“我的血肉,会成为他们强壮的根基。”
“我的生命,会在他们身上得到永恒。”
话音落下。
他主动放松了全身的甲壳防御。
他将自己最坚硬的外骨骼变得松弛,将最柔软、最脆弱的颈部,毫无保留地,暴露在了妻子的颚下。

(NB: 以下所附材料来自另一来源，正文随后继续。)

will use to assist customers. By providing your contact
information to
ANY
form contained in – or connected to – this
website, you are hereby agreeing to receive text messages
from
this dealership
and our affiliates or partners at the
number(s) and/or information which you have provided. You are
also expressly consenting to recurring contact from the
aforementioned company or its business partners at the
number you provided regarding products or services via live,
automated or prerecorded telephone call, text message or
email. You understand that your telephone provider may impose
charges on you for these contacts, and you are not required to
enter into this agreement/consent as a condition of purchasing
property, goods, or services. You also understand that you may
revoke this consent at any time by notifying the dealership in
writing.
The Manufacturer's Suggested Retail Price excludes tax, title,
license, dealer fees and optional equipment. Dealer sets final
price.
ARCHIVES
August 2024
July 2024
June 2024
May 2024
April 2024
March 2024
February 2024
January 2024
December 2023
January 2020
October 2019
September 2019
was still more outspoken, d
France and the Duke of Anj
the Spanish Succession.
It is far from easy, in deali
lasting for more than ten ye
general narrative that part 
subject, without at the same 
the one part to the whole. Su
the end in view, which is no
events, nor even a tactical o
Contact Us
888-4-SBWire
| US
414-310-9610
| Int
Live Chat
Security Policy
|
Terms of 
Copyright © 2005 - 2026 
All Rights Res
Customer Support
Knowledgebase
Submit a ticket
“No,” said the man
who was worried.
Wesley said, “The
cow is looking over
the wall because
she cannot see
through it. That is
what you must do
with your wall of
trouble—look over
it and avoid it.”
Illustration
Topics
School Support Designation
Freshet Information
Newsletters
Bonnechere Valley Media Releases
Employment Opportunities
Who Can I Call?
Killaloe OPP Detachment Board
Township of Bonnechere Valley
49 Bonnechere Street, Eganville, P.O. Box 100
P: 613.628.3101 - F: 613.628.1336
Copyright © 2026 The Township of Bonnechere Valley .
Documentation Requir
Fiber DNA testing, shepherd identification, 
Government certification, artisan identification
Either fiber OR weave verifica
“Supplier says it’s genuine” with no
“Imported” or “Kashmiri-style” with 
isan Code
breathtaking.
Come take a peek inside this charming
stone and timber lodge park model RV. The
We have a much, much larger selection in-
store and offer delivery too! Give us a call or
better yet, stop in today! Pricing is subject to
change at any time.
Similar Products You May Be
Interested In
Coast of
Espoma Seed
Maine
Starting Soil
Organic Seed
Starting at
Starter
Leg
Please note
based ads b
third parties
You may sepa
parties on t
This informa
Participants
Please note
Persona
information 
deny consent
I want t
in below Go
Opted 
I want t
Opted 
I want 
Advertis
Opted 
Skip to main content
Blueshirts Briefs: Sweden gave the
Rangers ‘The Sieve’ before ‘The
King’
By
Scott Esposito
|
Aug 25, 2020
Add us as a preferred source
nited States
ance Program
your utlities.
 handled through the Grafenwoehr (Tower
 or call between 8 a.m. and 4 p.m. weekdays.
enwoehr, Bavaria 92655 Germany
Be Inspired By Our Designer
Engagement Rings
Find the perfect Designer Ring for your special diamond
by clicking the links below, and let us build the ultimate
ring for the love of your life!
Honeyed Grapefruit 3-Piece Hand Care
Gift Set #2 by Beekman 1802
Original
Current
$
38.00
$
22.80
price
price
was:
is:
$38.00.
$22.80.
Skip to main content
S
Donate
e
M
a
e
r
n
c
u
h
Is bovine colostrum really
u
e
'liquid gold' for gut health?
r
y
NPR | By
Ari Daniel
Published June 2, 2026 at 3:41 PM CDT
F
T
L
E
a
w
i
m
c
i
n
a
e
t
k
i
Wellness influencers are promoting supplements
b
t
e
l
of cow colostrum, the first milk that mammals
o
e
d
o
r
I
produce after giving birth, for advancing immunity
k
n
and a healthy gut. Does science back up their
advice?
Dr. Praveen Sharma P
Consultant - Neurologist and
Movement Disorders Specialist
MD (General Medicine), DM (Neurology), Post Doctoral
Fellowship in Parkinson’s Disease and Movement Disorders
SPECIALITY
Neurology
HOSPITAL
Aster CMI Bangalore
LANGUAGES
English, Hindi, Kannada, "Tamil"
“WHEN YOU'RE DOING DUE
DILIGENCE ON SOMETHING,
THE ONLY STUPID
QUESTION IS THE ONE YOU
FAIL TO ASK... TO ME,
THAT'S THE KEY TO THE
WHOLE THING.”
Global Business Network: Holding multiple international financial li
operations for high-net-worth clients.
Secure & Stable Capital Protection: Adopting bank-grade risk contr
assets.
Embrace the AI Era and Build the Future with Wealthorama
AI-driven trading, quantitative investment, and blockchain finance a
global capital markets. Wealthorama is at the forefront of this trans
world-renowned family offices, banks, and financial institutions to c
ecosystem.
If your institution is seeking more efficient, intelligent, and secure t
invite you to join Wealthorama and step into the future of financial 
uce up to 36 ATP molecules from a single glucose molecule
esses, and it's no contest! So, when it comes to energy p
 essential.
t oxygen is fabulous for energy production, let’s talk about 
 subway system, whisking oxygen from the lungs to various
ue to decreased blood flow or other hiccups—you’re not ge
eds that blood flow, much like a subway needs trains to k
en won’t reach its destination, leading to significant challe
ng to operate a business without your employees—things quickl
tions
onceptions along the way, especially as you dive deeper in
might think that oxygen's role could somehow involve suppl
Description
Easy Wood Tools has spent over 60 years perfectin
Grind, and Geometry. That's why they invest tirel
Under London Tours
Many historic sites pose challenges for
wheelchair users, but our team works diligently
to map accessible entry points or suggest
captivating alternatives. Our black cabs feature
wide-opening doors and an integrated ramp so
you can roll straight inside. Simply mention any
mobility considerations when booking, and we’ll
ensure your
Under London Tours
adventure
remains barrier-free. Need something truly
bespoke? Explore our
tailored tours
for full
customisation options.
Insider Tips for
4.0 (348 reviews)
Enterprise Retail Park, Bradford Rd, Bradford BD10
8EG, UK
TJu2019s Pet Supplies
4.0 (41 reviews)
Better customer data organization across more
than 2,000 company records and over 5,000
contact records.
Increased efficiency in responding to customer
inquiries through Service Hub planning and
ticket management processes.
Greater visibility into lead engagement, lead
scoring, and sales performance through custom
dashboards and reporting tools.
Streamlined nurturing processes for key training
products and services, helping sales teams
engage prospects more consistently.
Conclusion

他眼睁睁地看着那闪烁着寒光的锋利口器,在妻子的泪眼中,颤抖着,靠近自己。
他感受着生命力随着甲壳的碎裂而一点点流失。
感受着自己的血肉被撕扯,被吞咽。
直到最后的意识即将陷入永恒的黑暗,他那双倒映着妻子身影的眼睛里,依然充满了深沉的、化不开的眷恋。
……
这一刻,诸天万界,彻底崩坏。
这不是一场单方面的、残忍的谋杀。
这是一场以生命为祭台,以爱情为祭品,由夫妻二人共同完成的,神圣且恐怖的献祭。
这种超越了生死,超越了物种,超越了世俗一切伦理道德的爱,带来的是一种深入骨髓的战栗。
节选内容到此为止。